Testing: This is the classic form of software defect removal that has been performed since the early 1950’s. As of 2015 there are more than 20 forms of testing. The assumed test stages in the article include 1) unit test, 2) function test, 3) regression test, 4) component test, 5) usability test, 6) performance test, 7) system test, and 8) acceptance test. Testing operates on running code and uses pre-determined test cases and test scripts to seek out potential errors. Testing has several problems that need additional study. Most forms of testing have only about a 35% DRE, so at least 8 kinds of sequential testing are needed to top 80% in overall testing DRE. There are also errors in test cases themselves and duplicate test cases as well. A study by IBM of regression test libraries found about 15% duplicate test cases and 5% of test cases with errors. Running duplicate tests or running test cases with errors adds nothing to DRE but does add to testing costs.
Waterfall development: This software development methodology is the oldest formal software methodology and dates back to the 1950’s.
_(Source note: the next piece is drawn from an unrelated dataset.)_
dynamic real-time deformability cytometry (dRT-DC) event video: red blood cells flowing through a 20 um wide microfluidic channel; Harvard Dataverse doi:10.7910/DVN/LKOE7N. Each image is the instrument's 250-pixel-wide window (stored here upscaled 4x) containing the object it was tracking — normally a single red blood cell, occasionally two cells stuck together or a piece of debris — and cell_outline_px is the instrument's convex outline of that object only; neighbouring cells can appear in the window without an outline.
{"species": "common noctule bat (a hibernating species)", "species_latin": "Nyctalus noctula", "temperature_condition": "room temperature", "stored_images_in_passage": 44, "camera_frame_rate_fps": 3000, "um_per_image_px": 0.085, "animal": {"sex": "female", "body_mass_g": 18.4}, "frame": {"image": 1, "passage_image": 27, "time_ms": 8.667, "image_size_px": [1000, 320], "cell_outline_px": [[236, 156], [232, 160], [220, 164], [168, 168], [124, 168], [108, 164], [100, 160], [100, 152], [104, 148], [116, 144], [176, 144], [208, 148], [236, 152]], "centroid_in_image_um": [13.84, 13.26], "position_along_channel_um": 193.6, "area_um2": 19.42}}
It is called “waterfall” because a graphic illustration of this method shows information flowing from one activity to another, in fashion that resembles the steps of a waterfall. The normal activities of waterfall development include requirements, design, coding, and testing. Among the historical problems of the waterfall method is attempting to define a complete system before starting, and trying to finish every step before starting the next step; i.e. waiting for all requirements before starting design. Although waterfall has been reasonably successful for small projects, it is often associated with failures, cost overruns, and schedule delays on applications > 1000 function points in size. There are many software activities that span multiple phases, including integration, quality assurance, and technical manual production.